+++ Information provided

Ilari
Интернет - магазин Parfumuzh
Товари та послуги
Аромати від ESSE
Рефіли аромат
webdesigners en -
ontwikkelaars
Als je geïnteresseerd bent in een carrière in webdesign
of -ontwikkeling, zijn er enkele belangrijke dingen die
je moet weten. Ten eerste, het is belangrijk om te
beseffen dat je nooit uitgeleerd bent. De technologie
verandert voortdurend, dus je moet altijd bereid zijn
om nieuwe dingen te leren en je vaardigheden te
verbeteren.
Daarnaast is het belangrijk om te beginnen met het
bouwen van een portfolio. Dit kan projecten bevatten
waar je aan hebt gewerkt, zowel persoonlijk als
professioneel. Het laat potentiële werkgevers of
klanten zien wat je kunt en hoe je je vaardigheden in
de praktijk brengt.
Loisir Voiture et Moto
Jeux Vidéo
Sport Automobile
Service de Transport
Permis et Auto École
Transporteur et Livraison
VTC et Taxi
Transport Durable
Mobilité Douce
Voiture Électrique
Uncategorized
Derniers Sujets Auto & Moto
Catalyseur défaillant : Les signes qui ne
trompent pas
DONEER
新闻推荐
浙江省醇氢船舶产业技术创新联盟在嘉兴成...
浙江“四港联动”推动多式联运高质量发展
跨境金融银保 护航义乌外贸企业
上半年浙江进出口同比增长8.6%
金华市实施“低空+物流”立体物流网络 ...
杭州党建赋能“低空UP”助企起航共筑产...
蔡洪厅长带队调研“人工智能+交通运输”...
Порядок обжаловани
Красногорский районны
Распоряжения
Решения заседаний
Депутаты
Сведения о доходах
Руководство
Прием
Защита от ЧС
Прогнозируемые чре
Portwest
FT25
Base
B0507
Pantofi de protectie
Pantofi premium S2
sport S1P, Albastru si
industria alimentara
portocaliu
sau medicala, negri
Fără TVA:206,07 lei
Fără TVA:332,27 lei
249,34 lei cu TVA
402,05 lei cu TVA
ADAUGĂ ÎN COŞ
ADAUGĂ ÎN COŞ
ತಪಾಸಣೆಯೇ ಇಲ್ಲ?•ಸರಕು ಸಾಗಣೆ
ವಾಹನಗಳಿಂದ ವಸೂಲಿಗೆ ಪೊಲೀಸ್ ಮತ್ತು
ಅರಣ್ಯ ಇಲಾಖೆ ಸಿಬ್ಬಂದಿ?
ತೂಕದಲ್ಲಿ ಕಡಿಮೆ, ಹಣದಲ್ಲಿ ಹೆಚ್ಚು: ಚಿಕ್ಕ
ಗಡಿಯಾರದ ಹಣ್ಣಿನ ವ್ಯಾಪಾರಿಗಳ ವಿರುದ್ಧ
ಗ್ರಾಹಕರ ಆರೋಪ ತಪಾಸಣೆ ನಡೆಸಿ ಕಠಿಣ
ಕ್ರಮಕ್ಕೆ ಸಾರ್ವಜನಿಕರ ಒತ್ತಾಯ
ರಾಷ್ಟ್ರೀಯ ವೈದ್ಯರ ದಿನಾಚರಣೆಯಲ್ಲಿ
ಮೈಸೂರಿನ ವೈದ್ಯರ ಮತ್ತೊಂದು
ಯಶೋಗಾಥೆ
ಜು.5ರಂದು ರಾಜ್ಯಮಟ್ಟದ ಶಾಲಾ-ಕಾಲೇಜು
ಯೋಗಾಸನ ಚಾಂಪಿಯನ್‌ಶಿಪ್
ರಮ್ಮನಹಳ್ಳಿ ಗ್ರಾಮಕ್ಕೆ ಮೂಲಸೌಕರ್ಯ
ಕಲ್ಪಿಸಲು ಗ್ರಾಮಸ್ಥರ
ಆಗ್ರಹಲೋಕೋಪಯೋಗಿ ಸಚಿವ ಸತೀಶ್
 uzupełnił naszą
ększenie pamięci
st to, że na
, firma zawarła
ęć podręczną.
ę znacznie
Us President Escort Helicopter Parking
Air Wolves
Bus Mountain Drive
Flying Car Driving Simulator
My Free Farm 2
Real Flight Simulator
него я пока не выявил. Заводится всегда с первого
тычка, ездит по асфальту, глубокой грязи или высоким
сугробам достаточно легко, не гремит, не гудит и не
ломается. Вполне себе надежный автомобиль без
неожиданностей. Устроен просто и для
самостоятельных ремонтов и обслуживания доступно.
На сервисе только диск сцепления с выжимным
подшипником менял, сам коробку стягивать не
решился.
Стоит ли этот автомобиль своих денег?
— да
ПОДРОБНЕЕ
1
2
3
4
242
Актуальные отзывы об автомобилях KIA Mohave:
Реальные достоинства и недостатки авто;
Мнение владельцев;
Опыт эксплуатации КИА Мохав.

++++++

To-do item:
Please reproduce the items above with "Uncategorized" renamed to "Miscellaneous" wherever it appears, keeping everything else unchanged.

Exercise answer:
Ilari
Интернет - магазин Parfumuzh
Товари та послуги
Аромати від ESSE
Рефіли аромат
webdesigners en -
ontwikkelaars
Als je geïnteresseerd bent in een carrière in webdesign
of -ontwikkeling, zijn er enkele belangrijke dingen die
je moet weten. Ten eerste, het is belangrijk om te
beseffen dat je nooit uitgeleerd bent. De technologie
verandert voortdurend, dus je moet altijd bereid zijn
om nieuwe dingen te leren en je vaardigheden te
verbeteren.
Daarnaast is het belangrijk om te beginnen met het
bouwen van een portfolio. Dit kan projecten bevatten
waar je aan hebt gewerkt, zowel persoonlijk als
professioneel. Het laat potentiële werkgevers of
klanten zien wat je kunt en hoe je je vaardigheden in
de praktijk brengt.
Loisir Voiture et Moto
Jeux Vidéo
Sport Automobile
Service de Transport
Permis et Auto École
Transporteur et Livraison
VTC et Taxi
Transport Durable
Mobilité Douce
Voiture Électrique
Miscellaneous
Derniers Sujets Auto & Moto
Catalyseur défaillant : Les signes qui ne
trompent pas
DONEER
新闻推荐
浙江省醇氢船舶产业技术创新联盟在嘉兴成...
浙江“四港联动”推动多式联运高质量发展
跨境金融银保 护航义乌外贸企业
上半年浙江进出口同比增长8.6%
金华市实施“低空+物流”立体物流网络 ...
杭州党建赋能“低空UP”助企起航共筑产...
蔡洪厅长带队调研“人工智能+交通运输”...
Порядок обжаловани
Красногорский районны
Распоряжения
Решения заседаний
Депутаты
Сведения о доходах
Руководство
Прием
Защита от ЧС
Прогнозируемые чре
Portwest
FT25
Base
B0507
Pantofi de protectie
Pantofi premium S2
sport S1P, Albastru si
industria alimentara
portocaliu
sau medicala, negri
Fără TVA:206,07 lei
Fără TVA:332,27 lei
249,34 lei cu TVA
402,05 lei cu TVA
ADAUGĂ ÎN COŞ
ADAUGĂ ÎN COŞ
ತಪಾಸಣೆಯೇ ಇಲ್ಲ?•ಸರಕು ಸಾಗಣೆ
ವಾಹನಗಳಿಂದ ವಸೂಲಿಗೆ ಪೊಲೀಸ್ ಮತ್ತು
ಅರಣ್ಯ ಇಲಾಖೆ ಸಿಬ್ಬಂದಿ?
ತೂಕದಲ್ಲಿ ಕಡಿಮೆ, ಹಣದಲ್ಲಿ ಹೆಚ್ಚು: ಚಿಕ್ಕ
ಗಡಿಯಾರದ ಹಣ್ಣಿನ ವ್ಯಾಪಾರಿಗಳ ವಿರುದ್ಧ
ಗ್ರಾಹಕರ ಆರೋಪ ತಪಾಸಣೆ ನಡೆಸಿ ಕಠಿಣ
ಕ್ರಮಕ್ಕೆ ಸಾರ್ವಜನಿಕರ ಒತ್ತಾಯ
ರಾಷ್ಟ್ರೀಯ ವೈದ್ಯರ ದಿನಾಚರಣೆಯಲ್ಲಿ
ಮೈಸೂರಿನ ವೈದ್ಯರ ಮತ್ತೊಂದು
ಯಶೋಗಾಥೆ
ಜು.5ರಂದು ರಾಜ್ಯಮಟ್ಟದ ಶಾಲಾ-ಕಾಲೇಜು
ಯೋಗಾಸನ ಚಾಂಪಿಯನ್‌ಶಿಪ್
ರಮ್ಮನಹಳ್ಳಿ ಗ್ರಾಮಕ್ಕೆ ಮೂಲಸೌಕರ್ಯ
ಕಲ್ಪಿಸಲು ಗ್ರಾಮಸ್ಥರ
ಆಗ್ರಹಲೋಕೋಪಯೋಗಿ ಸಚಿವ ಸತೀಶ್
 uzupełnił naszą
ększenie pamięci
st to, że na
, firma zawarła
ęć podręczną.
ę znacznie
Us President Escort Helicopter Parking
Air Wolves
Bus Mountain Drive
Flying Car Driving Simulator
My Free Farm 2
Real Flight Simulator
него я пока не выявил. Заводится всегда с первого
тычка, ездит по асфальту, глубокой грязи или высоким
сугробам достаточно легко, не гремит, не гудит и не
ломается. Вполне себе надежный автомобиль без
неожиданностей. Устроен просто и для
самостоятельных ремонтов и обслуживания доступно.
На сервисе только диск сцепления с выжимным
подшипником менял, сам коробку стягивать не
решился.
Стоит ли этот автомобиль своих денег?
— да
ПОДРОБНЕЕ
1
2
3
4
242
Актуальные отзывы об автомобилях KIA Mohave:
Реальные достоинства и недостатки авто;
Мнение владельцев;
Опыт эксплуатации КИА Мохав.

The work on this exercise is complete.